• **Passage for review**:
========================

Spring 2025 Student Seminars

 

March 19

Whitney Souery
Advisors: Dr. Marc Lenberg and Dr. Ehab Billatos
Title: Using the airway field of injury to investigate the pathophysiology of mucus plugging

Abstract:
Mucus plugging (MP) affects around half of people with COPD and is associated with significant airflow limitation and mortality. To improve our understanding of MP pathogenesis, we identified a gene expression signature of MP in bronchial epithelium to understand biological processes and clinical phenotypes associated with these gene expression patterns. We studied 204 participants from the Detection of Early Lung Cancer Among Military Personnel (DECAMP) 2 cohort. MP was scored as the number of lung segments with mucus plugs in study CT images. RNA sequencing of airway brushings of the mainstem bronchus from DECAMP 2 participants was previously reported. Genes differentially expressed with increasing MP score were identified by Spearman correlation. Gene clusters and participant subgroups were identified by clustering. The association between participant subgroups and available clinical annotations was explored to understand the phenotypic differences between MP-associated gene expression-defined participant subgroups. Our findings reveal differentially expressed genes in the bronchial epithelium of individuals with MP are enriched for epithelial and immune pathways that represent independent processes in MP with distinctive phenotypic associations. Our analysis revealed several MP gene clusters associated with chronic bronchitis and the co-presence of cough and phlegm, suggesting these genes may reflect pathways contributing to the development of bronchitic-related symptoms, or may represent consequences of the symptoms themselves.

========================

• **Provided data**:
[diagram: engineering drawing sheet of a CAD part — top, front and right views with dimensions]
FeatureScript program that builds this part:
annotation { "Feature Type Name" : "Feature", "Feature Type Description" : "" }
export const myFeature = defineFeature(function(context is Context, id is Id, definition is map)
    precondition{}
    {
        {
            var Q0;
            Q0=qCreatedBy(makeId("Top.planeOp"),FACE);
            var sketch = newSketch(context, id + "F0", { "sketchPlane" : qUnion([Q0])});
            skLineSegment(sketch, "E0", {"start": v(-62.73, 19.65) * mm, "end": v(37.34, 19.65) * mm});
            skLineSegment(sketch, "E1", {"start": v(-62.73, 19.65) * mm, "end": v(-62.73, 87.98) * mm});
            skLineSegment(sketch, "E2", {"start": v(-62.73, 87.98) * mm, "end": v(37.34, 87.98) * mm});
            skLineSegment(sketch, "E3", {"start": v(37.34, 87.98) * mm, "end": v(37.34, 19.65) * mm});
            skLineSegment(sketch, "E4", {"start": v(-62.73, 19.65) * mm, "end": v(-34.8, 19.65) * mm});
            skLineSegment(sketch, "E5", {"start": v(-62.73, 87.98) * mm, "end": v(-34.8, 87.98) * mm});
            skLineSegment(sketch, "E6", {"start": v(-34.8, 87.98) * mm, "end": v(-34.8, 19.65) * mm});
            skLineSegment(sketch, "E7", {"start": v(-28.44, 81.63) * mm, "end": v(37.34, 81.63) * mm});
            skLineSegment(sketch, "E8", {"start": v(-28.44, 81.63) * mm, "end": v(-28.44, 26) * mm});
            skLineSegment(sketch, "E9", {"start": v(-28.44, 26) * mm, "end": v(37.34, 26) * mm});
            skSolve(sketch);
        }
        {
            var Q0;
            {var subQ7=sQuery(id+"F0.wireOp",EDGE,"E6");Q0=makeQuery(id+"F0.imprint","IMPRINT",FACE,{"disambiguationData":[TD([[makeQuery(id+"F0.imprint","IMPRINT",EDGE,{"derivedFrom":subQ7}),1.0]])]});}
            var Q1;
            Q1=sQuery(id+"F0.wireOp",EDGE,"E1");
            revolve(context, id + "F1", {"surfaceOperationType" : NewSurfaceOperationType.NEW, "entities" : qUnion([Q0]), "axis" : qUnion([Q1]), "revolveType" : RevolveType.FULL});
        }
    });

========================

• **The problem**:
Continue the Spring 2025 student seminar listing from the point at which it ends.

• **Answer to the problem**:
 
Amulya Shastri
Research Advisors: Dr. Joshua Campbell, Dr. Stefano Monti, Dr. Joseph Mizgerd
Title: Sub-phenotypes of pneumonia: A story of host response, causal agents, mouse models and machine learning

Abstract:
Pneumonia involves heterogeneous immune and pathophysiological processes in the lung; however, host-response heterogeneity in pulmonary pathophysiology during pneumonia remains poorly characterized. We hypothesized that human pneumonias segregate based on host response. We used histopathology scores and immunohistochemistry signals to define pulmonary responses in autopsy samples from patients who died with or without diagnosis of pneumonia and applied ML algorithms to identify and characterize pneumonia sub-phenotypes. Mouse models are often used to study human pneumonias, yet we lack a direct comparison between the two. We scored same modalities in mice and applied the same ML framework to capture the relationship between human and mouse pneumonias. Our analyses indicate seven distinct pulmonary pathology sub-phenotypes of pneumonia.  Refinements to mouse models are needed to fully capture the diverse histopathological landscape of human pneumonias, but the mouse models examined will have promising utility for assessing the biology of pneumonia pulmonary pathology sub-phenotypes including underlying mechanisms and pathophysiological significance.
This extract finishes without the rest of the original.